If the FCC decides to remove the condition, it would free AOL to deploy streaming video services to broadband users. The company’s rivals in the public IM network space, Microsoft and Yahoo!, have since begun offering person-to-person streaming video built into their instant messaging clients. Yahoo! launched its built-in video support in 2001; MSN followed suit last month, although it has supported launching Windows NetMeeting from the client.
To meet the FCC’s criteria for dropping the restriction, AOL must show that its AOL Instant Messenger and ICQ networks no longer represent a “dominant” force in the free, public IM space.
“Dominance,” in most cases, is considered being able to profitably set prices above the levels dictated by competition, or to hurt or wipe out competition by selling product at unnaturally low prices. Since AOL and its rivals don’t charge for their IM clients, though, the concept of dominance applies more here to market share.
According to the FCC’s original ruling, if AOL shows market share data to back up its claim that it no longer has the potential of building a monopoly in advanced IM services on the back of its free service, the company would be required to demonstrate that it has not been a “dominant” provider of presence-based services for at least four consecutive months.
“There is clear and convincing evidence that the assumptions and predictions made at the time the Condition was imposed … have proven to be incorrect,” wrote Steven Teplitz, vice president and associate general counsel at AOL, in the company’s application. “Even assuming … that the Condition was justified at the time it was imposed, it is ‘no longer necessary in the public interest, convenience, and necessity.'”
“Since 1999, when AOL served 100 percent of IM users, AOL confronted two major new IM entrants, Yahoo! and Microsoft, as well as numerous smaller entrants,” the application continues, citing figures from industry researcher Media Metrix, now part of comScore Networks. “As a result, AOL has experienced a substantial decline in its IM share.

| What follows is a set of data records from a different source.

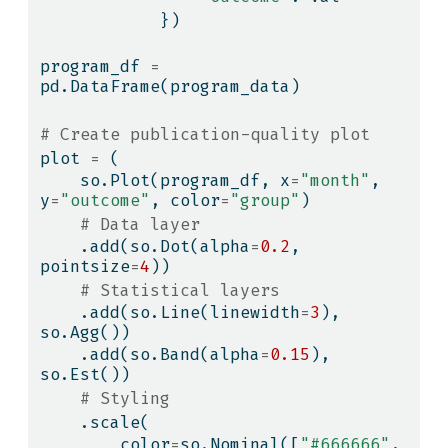
            })
program_df 
=
pd.DataFrame(program_data)
# Create publication-quality plot
plot 
=
 (
    so.Plot(program_df, x
=
"month"
, 
y
=
"outcome"
, color
=
"group"
)
# Data layer
    .add(so.Dot(alpha
=
0.2
, 
pointsize
=
4
))
# Statistical layers
    .add(so.Line(linewidth
=
3
), 
so.Agg())
    .add(so.Band(alpha
=
0.15
), 
so.Est())
# Styling
    .scale(
        color
=
so.Nominal([
"#666666"
, 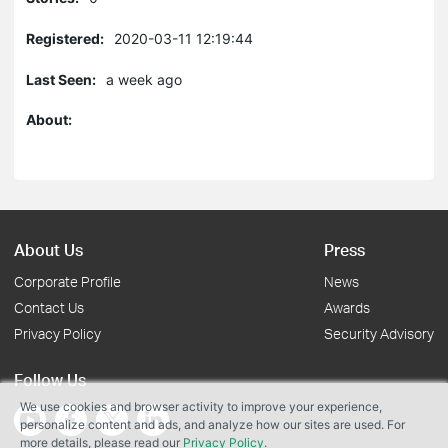
Registered:
2020-03-11 12:19:44
Last Seen:
a week ago
About:
About Us
Press
Corporate Profile
News
Contact Us
Awards
Privacy Policy
Security Advisory
Follow Us
We use cookies and browser activity to improve your experience,
personalize content and ads, and analyze how our sites are used. For
more details, please read our
Privacy Policy
.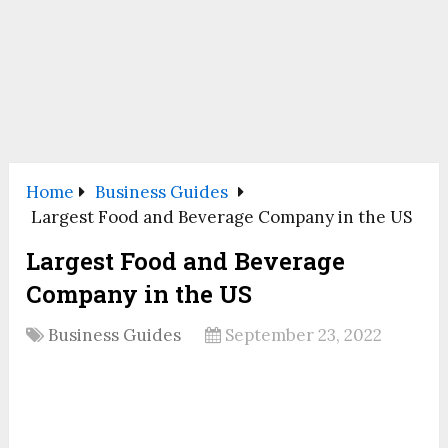
Home
Business Guides
Largest Food and Beverage Company in the US
Largest Food and Beverage
Company in the US
Business Guides
September 23, 2022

Its share of unduplicated, all-location users has fallen from 100 percent to 58.5 percent in just three and one-half years.”

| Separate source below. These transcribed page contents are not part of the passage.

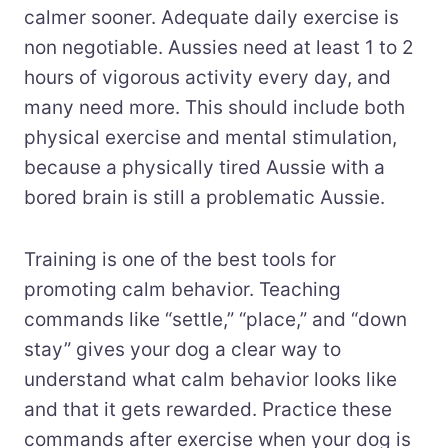
calmer sooner. Adequate daily exercise is
non negotiable. Aussies need at least 1 to 2
hours of vigorous activity every day, and
many need more. This should include both
physical exercise and mental stimulation,
because a physically tired Aussie with a
bored brain is still a problematic Aussie.
Training is one of the best tools for
promoting calm behavior. Teaching
commands like “settle,” “place,” and “down
stay” gives your dog a clear way to
understand what calm behavior looks like
and that it gets rewarded. Practice these
commands after exercise when your dog is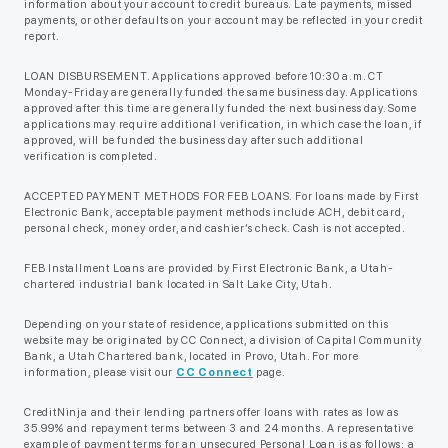
information about your account to credit bureaus. Late payments, missed
payments, or other defaults on your account may be reflected in your credit
report.
LOAN DISBURSEMENT. Applications approved before 10:30 a.m. CT
Monday-Friday are generally funded the same business day. Applications
approved after this time are generally funded the next business day. Some
applications may require additional verification, in which case the loan, if
approved, will be funded the business day after such additional
verification is completed.
ACCEPTED PAYMENT METHODS FOR FEB LOANS. For loans made by First
Electronic Bank, acceptable payment methods include ACH, debit card,
personal check, money order, and cashier’s check. Cash is not accepted.
FEB Installment Loans are provided by First Electronic Bank, a Utah-
chartered industrial bank located in Salt Lake City, Utah.
Depending on your state of residence, applications submitted on this
website may be originated by CC Connect, a division of Capital Community
Bank, a Utah Chartered bank, located in Provo, Utah. For more
information, please visit our
CC Connect
page.
CreditNinja and their lending partners offer loans with rates as low as
35.99% and repayment terms between 3 and 24 months. A representative
example of payment terms for an unsecured Personal Loan is as follows: a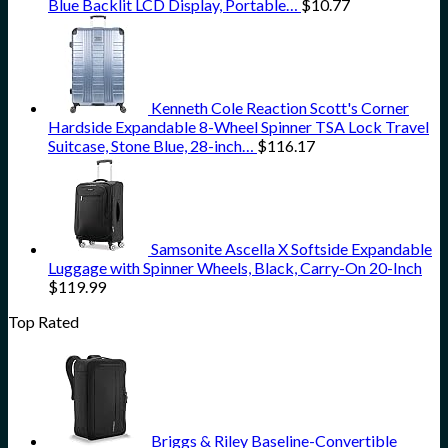
Blue Backlit LCD Display, Portable…
$
10.77
Kenneth Cole Reaction Scott's Corner
Hardside Expandable 8-Wheel Spinner TSA Lock Travel
Suitcase, Stone Blue, 28-inch…
$
116.17
Samsonite Ascella X Softside Expandable
Luggage with Spinner Wheels, Black, Carry-On 20-Inch
$
119.99
Top Rated
Briggs & Riley Baseline-Convertible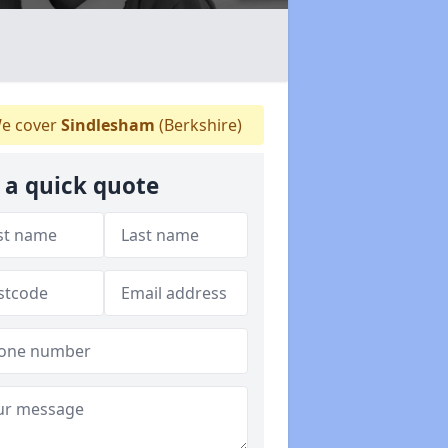
e cover
Sindlesham
(Berkshire)
 a quick quote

AOL’s application, public comments on which are being received until early May, has been more or less expected. In addition to being the only large IM player without video support, the company also has been under pressure for some time to develop new services that piggyback on its existing offerings and increase revenue — like many players in online media. In recent months, AOL has rolled out a number of add-on services for members of its flagship service, like integrated voicemail.
But its major competitors and a host of startups have been busily developing advanced products that hinge on presence or IM, which had been forbidden to AOL under the FCC’s conditions. Microsoft, for instance, is expected later this year to deliver its “Greenwich” Real-Time Collaboration platform — which would support IM and video-conferencing, among other modes of communication. AOL makes note of this fact in its application for the video IM restrictions to be lifted, and supporters claim that its existence now actually hurts competition.

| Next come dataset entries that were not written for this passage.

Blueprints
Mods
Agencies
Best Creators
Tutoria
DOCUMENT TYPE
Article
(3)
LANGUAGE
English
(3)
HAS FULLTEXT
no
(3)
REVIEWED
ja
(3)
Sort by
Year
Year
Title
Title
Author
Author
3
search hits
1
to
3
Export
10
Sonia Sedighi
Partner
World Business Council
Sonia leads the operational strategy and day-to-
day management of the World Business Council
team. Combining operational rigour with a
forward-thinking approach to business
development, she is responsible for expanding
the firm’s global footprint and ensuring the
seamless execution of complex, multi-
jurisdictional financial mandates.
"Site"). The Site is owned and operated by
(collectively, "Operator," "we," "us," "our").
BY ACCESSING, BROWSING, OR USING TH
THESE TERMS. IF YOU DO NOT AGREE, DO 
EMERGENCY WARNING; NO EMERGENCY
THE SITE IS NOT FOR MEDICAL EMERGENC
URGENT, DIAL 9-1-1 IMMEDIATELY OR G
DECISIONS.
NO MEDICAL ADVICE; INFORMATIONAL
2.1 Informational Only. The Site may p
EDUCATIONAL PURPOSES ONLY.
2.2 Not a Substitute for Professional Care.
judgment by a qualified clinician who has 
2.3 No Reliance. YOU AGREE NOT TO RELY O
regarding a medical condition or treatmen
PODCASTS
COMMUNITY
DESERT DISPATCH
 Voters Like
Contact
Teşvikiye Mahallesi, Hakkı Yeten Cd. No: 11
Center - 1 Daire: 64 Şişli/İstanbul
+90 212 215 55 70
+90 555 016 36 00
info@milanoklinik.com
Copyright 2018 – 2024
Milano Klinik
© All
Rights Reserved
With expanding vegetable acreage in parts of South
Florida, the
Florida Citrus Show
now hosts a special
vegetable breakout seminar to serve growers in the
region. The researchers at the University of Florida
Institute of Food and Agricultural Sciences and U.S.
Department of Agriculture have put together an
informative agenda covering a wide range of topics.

“This artificial restraint on AOL’s provision of streaming video [IM services] harms the public interest by negatively affecting investment and innovation,” Teplitz wrote. “Continued application of the [c]ondition serves only to deprive consumers of the benefits of competition — namely, increased innovation and choice.”
In an affidavit in support of AOL’s claim, Northwestern University Prof. William Rogerson — a former chief economist for the FCC — wrote that he believes “there is now clear and convincing evidence that there are three strong and stable competitors in the market for instant messaging. As a result, there is no longer any plausible reason to conclude either that AOL is dominant in text-based IM services or that this market has ‘tipped’ or is in danger of ‘tipping’ to AOL.”
“Furthermore, a variety of other developments, such as the fact that Microsoft and Yahoo! have already launched streaming video AIHS services independent of AOL, also support the conclusion that competition is strong and vibrant in this market,” Rogerson wrote.
In March, when MSN announced that it would officially support Webcams provided by Logitech for streaming video built into the MSN Messenger client, AOL said that it was looking into the potential for similar features.
America Online also gave signs months ago that it had ceased to seriously consider developing server-to-server interoperability. After reporting that a pilot effort to link AIM to IBM Lotus Sametime had proven too costly and inefficient to be practical, the company said it would focus instead on as an IM provider for non-competitive companies — such as the case with Apple Computer’s iChat.
In any event, the conditions are more suitable than ever for the restriction to be overturned. For one thing, the current FCC has a Republican majority; at the time of its passing in early January 2001, the group’s three Democrat and two Republican commissioners split on issues surrounding AOL instant messaging along party lines. FCC Chairman Michael Powell, a Republican, and a commissioner at the time, dissented from the IM stipulation.